■ 作業指示
中学受験の計算問題を解説する文章を、最後の文の後から書き続ける。

■ 提示テキスト

上記の問題は、小数を分数に変換することで簡単に解くことができます。
0.125×0.375÷0.75
=1/8×3/8÷3/4
=1/8×3/8×4/3
=1/16
0.125が1/8になるとどうして分かったのか?と気になりますね。覚えるのです!間違っても125/1000を約分してはいけません。余計に時間がかかります。
覚え方は以下の通りです。
暗記! 1/8 4姉妹
1/8=0.125(イニ子)
3/8=0.375(ミナ子)
5/8=0.625(ムニ子)
7/8=0.875(ハナ子)
これらをの知識を覚え、それをどこで使って楽をするかを考えて解いていきます。計算問題といえども奥深く、面白いと思いませんか。お子さんが中学受験のテキストをお持ちでしたら、ぜひ一度ご覧になって、一緒に考えてみてください。
□を求める計算
中学受験塾ではだいたい4年生で学習します。以下のような問題です。□に入る数を求めます。
64÷(□-1)+4=36
大人から見ると、ただの方程式です。□をxに変えればそのまま中学1年生の教科書に載せられます。これを小学4年生が解くわけです。多くの子が苦戦しますが当たりですね。ちなみに例として挙げた問題はかなり簡単な部類に入ります。実際はここに小数や分数が入ったり、式の長さも3倍以上になったりします。
この問題を解くために必要な知識は次の2つです。

■ データ抜粋
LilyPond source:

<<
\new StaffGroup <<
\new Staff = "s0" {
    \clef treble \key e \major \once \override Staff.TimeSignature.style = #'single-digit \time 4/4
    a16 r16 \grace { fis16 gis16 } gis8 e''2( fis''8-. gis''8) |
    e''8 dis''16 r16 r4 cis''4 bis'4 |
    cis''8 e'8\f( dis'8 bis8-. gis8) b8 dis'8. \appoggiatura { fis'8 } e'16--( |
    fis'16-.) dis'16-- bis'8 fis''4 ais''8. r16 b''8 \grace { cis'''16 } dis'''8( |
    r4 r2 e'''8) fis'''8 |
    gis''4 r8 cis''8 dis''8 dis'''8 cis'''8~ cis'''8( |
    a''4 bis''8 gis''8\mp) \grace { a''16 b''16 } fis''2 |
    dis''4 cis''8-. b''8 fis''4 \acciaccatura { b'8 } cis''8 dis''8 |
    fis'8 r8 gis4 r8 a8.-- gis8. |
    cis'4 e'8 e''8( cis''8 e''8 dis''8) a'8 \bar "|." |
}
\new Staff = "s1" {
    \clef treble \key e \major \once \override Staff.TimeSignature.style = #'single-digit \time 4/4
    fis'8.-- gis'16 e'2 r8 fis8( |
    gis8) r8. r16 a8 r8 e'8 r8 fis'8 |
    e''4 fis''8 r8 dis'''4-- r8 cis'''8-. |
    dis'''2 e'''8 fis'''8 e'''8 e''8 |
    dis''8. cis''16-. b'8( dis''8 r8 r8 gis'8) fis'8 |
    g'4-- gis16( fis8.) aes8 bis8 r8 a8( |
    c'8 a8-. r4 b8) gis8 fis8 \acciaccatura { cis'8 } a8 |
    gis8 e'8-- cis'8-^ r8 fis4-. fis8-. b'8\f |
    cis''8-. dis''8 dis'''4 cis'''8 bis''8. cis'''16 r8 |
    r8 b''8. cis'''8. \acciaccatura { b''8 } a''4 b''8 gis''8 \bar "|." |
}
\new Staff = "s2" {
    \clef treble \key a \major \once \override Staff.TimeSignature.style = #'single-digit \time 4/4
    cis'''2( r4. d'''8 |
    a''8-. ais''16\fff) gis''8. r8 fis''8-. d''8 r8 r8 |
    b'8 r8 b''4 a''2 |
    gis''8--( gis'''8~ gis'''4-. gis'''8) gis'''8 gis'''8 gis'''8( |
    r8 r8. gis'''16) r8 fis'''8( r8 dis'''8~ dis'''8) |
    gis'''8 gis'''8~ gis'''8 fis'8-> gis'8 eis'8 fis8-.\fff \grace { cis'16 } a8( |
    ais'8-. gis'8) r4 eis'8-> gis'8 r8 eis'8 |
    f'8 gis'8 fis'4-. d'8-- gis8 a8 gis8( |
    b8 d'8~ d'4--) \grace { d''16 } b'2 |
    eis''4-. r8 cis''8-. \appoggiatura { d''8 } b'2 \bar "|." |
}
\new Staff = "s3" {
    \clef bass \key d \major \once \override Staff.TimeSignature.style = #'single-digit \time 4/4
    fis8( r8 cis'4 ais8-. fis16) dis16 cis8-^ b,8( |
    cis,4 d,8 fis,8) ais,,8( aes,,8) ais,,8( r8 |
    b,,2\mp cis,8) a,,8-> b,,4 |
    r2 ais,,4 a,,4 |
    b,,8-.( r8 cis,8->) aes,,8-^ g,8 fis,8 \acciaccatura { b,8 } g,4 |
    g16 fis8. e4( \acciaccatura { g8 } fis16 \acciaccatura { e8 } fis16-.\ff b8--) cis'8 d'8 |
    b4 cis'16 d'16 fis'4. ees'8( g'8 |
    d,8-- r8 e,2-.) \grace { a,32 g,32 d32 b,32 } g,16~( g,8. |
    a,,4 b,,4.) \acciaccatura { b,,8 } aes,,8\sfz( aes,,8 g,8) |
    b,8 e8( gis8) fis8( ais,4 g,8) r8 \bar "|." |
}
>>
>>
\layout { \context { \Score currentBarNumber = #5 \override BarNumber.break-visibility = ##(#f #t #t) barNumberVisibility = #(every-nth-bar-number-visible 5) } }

■ 作業の出力
1.通常の四則演算の優先順位を知っている。
2.逆算の方法を知っている。
四則演算の順序は、当然( )の中が先、次が×÷、最後が+-です。これをただの記号ととらえず、数と数をくっつける接着剤としてとらえます。そして逆算では、接着力の弱いもから順にはがしていくイメージを持ちます。
64÷(□-1)+4=36
64÷(□-1)=36-4=32
□-1=64÷32=2
□=2+1=3
1行目から2行目までは単純に足し算の逆で引き算をすればいいのですが、2行目から3行目に進む時が厄介ですね。割り算と引き算には順番があります。求めたい数が÷の後ろにある場合は、単純に逆算して32×64とすると間違えますね。この場合は求めたい部分、今回は( )の部分を隠すと式が出来ます。64÷と=の右側の32がくっついて64÷32で求められます。引き算も同様です。
ルールが飲み込めたら、あとは練習あるのみです。意識せずとも解けるようにしましょう。文章題を解く上で何度も使うことになります。
単位変換
ここも重要な知識であり、覚えていないがゆえにいつまでも苦手として残る部分です。6年生でも単位変換は苦手という子は見られます。
鷲のマークの大正製薬から出ている、ファイト一発でおなじみのリポビタンD。タウリンがなんと1000mgも入っています。
しかし、これをg単位に直すと、1000mg=1gとなります。
なんだか途端に少なく感じられます。
単位と数字はセットになって一つの量を表します。gはmgよりも大きな単位です。だから「=」を保つためには数字が小さくなる必要があります。ここで覚えるべきは、それぞれの単位が0が何個分異なるのかということです。
m(ミリ):元の単位より0が3つ分小さい
c(センチ):元の単位より0が2つ分小さい
d(デシ):元の単位より0が1つ分小さい
h(ヘクト):元の単位より0が2つ分大きい
k(キロ):元の単位より0が3つ分大きい
あとは㎠と㎡は右肩に「2」がつくので、通常0が2つ分変わるところ、2倍の4こ分変わるということが分かれば単位変換はほぼクリアです。あとは練習あるのみです。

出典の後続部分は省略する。